= Assignment =
Retype the data exactly, skipping any picture in it.

Records drawn from a dataset
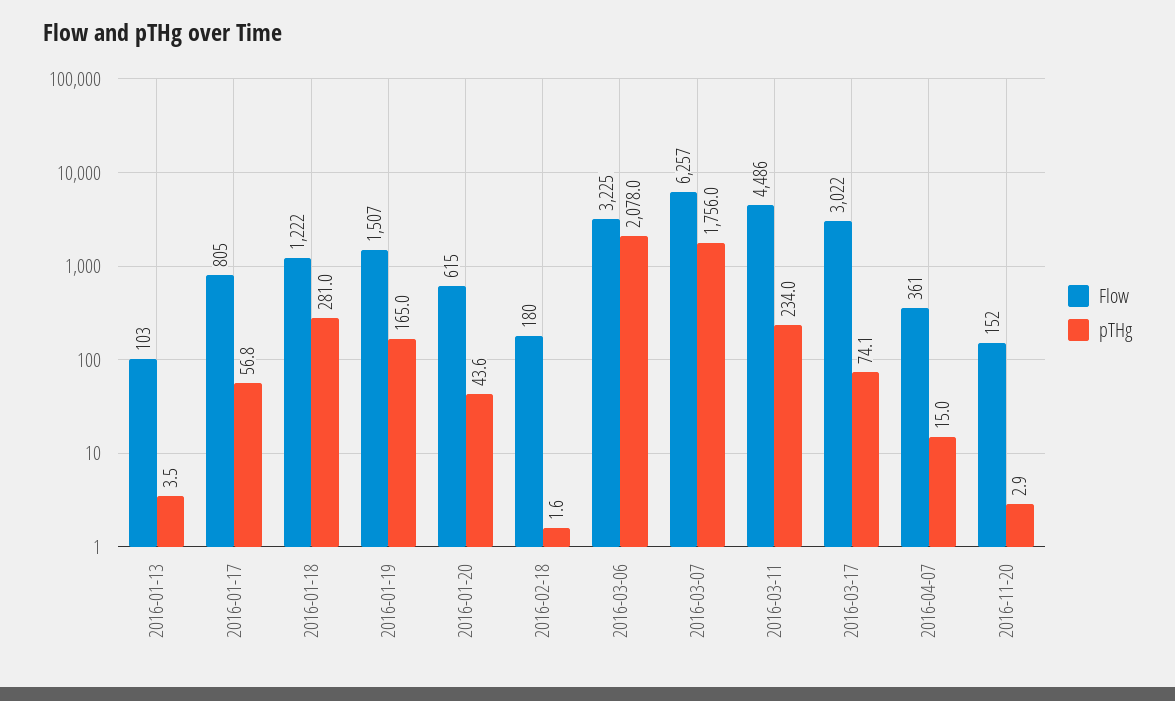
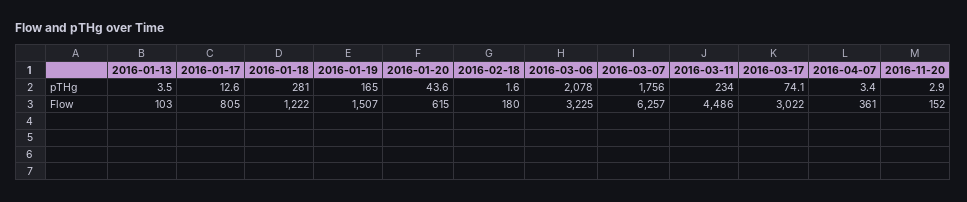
  {
    "Flow": {
      "2016-01-13": 103,
      "2016-01-17": 805,
      "2016-01-18": 1222,
      "2016-01-19": 1507,
      "2016-01-20": 615,
      "2016-02-18": 180,
      "2016-03-06": 3225,
      "2016-03-07": 6257,
      "2016-03-11": 4486,
      "2016-03-17": 3022,
      "2016-04-07": 361,
      "2016-11-20": 152
    },
    "pTHg": {
      "2016-01-13": 3.5,
-     "2016-01-17": 56.8,
+     "2016-01-17": 12.6,
      "2016-01-18": 281,
      "2016-01-19": 165,
      "2016-01-20": 43.6,
      "2016-02-18": 1.6,
      "2016-03-06": 2078,
      "2016-03-07": 1756,
      "2016-03-11": 234,
      "2016-03-17": 74.1,
-     "2016-04-07": 15,
+     "2016-04-07": 3.4,
      "2016-11-20": 2.9
    }
  }

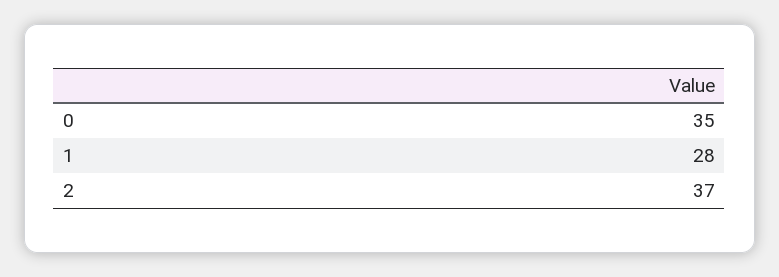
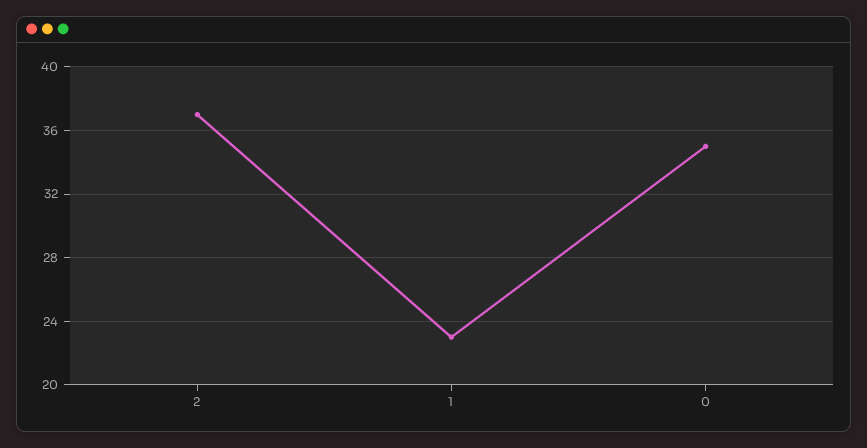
  {
    "0": 35,
-   "1": 28,
+   "1": 23,
    "2": 37
  }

= Answer box =
  {
    "Flow": {
      "2016-01-13": 103,
      "2016-01-17": 805,
      "2016-01-18": 1222,
      "2016-01-19": 1507,
      "2016-01-20": 615,
      "2016-02-18": 180,
      "2016-03-06": 3225,
      "2016-03-07": 6257,
      "2016-03-11": 4486,
      "2016-03-17": 3022,
      "2016-04-07": 361,
      "2016-11-20": 152
    },
    "pTHg": {
      "2016-01-13": 3.5,
-     "2016-01-17": 56.8,
+     "2016-01-17": 12.6,
      "2016-01-18": 281,
      "2016-01-19": 165,
      "2016-01-20": 43.6,
      "2016-02-18": 1.6,
      "2016-03-06": 2078,
      "2016-03-07": 1756,
      "2016-03-11": 234,
      "2016-03-17": 74.1,
-     "2016-04-07": 15,
+     "2016-04-07": 3.4,
      "2016-11-20": 2.9
    }
  }

  {
    "0": 35,
-   "1": 28,
+   "1": 23,
    "2": 37
  }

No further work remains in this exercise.